White Skin, Black Kin: “Speaking the Unspeakable”, an intervention into four of the art and historical galleries at the Barbados Museum, St. Ann’s Garrison, St. Michael, Barbados, was held in February / March 2004, and again in May, 2004. In this exhibition, multi-media artist, Joscelyn Gardner used intervention strategies to engage the past allegorically from a postcolonial feminist perspective. In particular, she inserted moving images and sound into the existing Gallery installations as a way of alluding to the multiple (female) subjectivities not recognized in the “official” (male) historical canon. In speaking to the lives of (black and white) Creole women who have perhaps been overlooked in the reconstruction of our history, her work seeks to draw out the relationships between these members of the plantation Great House. Using the historical language of (patriarchal / colonial) inscribed portraiture, she “re-creates” her own vision of the past and thereby unlocks the shared realities of Creole women and points to a new / different understanding of Caribbean culture. In her work, she rejects a single absolute authoritative voice to reveal the subtle (and sometimes not-so-subtle) falsehoods and contradictions of Caribbean society. Rather than a black and white dichotomy, she suggests a shared history of many shades.

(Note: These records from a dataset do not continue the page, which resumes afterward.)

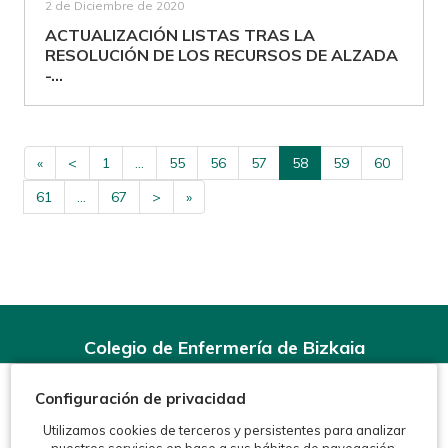
2 de Diciembre de 2020
ACTUALIZACIÓN LISTAS TRAS LA
RESOLUCIÓN DE LOS RECURSOS DE ALZADA
-...
«
<
1
...
55
56
57
58
59
60
61
...
67
>
»
Colegio de Enfermería de Bizkaia
Rodríguez Arias, 6-1º - 48008 Bilbao (BIZKAIA)
Configuración de privacidad
Teléfonos:
944 15 11 99
Fax: 944 15 54 92
Utilizamos cookies de terceros y persistentes para analizar
info@enfermeriabizkaia.org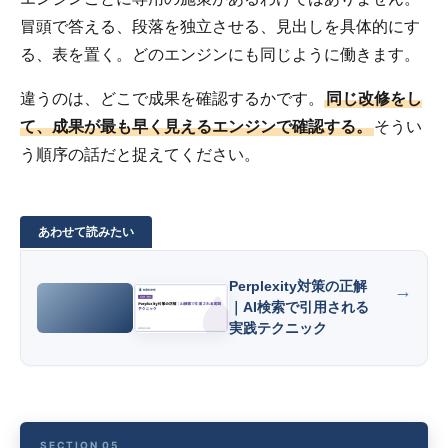
冒頭で答える、段落を独立させる、見出しを具体的にす
る、表を置く。どのエンジンにも同じように働きます。
違うのは、どこで成果を確認するかです。
同じ改修をし
て、成果が最も早く見えるエンジンで確認する。
そうい
う順序の話だと捉えてください。
Perplexity対策の正解
｜AI検索で引用される
実践テクニック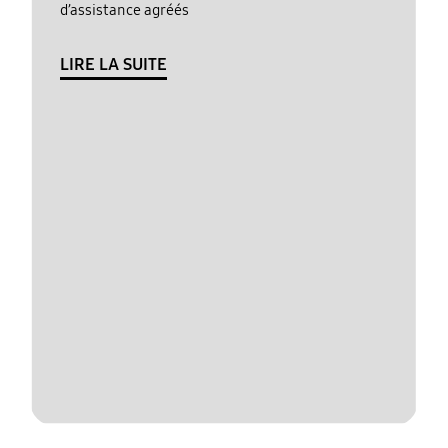
d’assistance agréés
LIRE LA SUITE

A catalogue with texts by Alissandra Cummins, Joscelyn Gardner, Gabrielle Hezekiah, and Charmaine Nelson was published to accompany the exhibition. A panel discussion chaired by Kathleen Drayton, with panelists Annalee Davis, Joscelyn Gardner, Charmaine Nelson, Evelyn O’Callaghan, and Pedro Welch was held on May 19, 2004, to examine the implications of the exhibition to racial/ gender/ postcolonial discourses on the island. The texts from both the catalogue and the panel discussion are published on this website along with a sampling of images and sounds from the intervention. Introductory pages to each of the Galleries are followed by images associated with the work in that gallery.

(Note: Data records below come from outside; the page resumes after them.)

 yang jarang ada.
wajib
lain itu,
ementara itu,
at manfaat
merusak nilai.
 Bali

Joscelyn Gardner is a visual artist working primarily with printmaking and multi media installation whose practice focuses on her (white) Creole identity from a postcolonial feminist perspective. She was born in Barbados in 1961 to a family that has been resident on the island since the seventeenth century and spent her early childhood in South America, West Africa, and the Caribbean. She later received her secondary education at Queen’s College in Barbados where she won a 1980 Barbados Scholarship for academic excellence. She holds a B.F.A. (Printmaking) and a B.A. (Film) from Queen’s University, Canada, and an M.F.A. from the University of Western Ontario. While resident in Barbados, she taught art at the Barbados Community College (1987-1999), founded and directed the Art Foundry galleries (1996-1999), and worked actively on many committees including the Art Collection Foundation, the Barbados Gallery of Art, the National Art Gallery Committee, and the Barbados Museum Council. Since 2000, Gardner has been working and residing in Canada where she teaches art at the University of Western Ontario and at Fanshawe College, in London, Ontario. She has represented Barbados in many international exhibitions including the Sao Paulo Biennials (1994, 1996), has held solo exhibitions in the Caribbean region, Canada, and the U.S.A., and has exhibited in group shows in Europe, U.S.A., Canada, the Caribbean, South and Central America, and India. In 2005, she was awarded a Canada Council for the Arts international residency grant at Caribbean Contemporary Arts in Trinidad and continues to work on a project there. In 2006, she attended the KHOJ Kolkata International Artists’ Workshop in India. Her work will be included in a major exhibition of contemporary Caribbean Art at the Brooklyn Museum in 2007-8.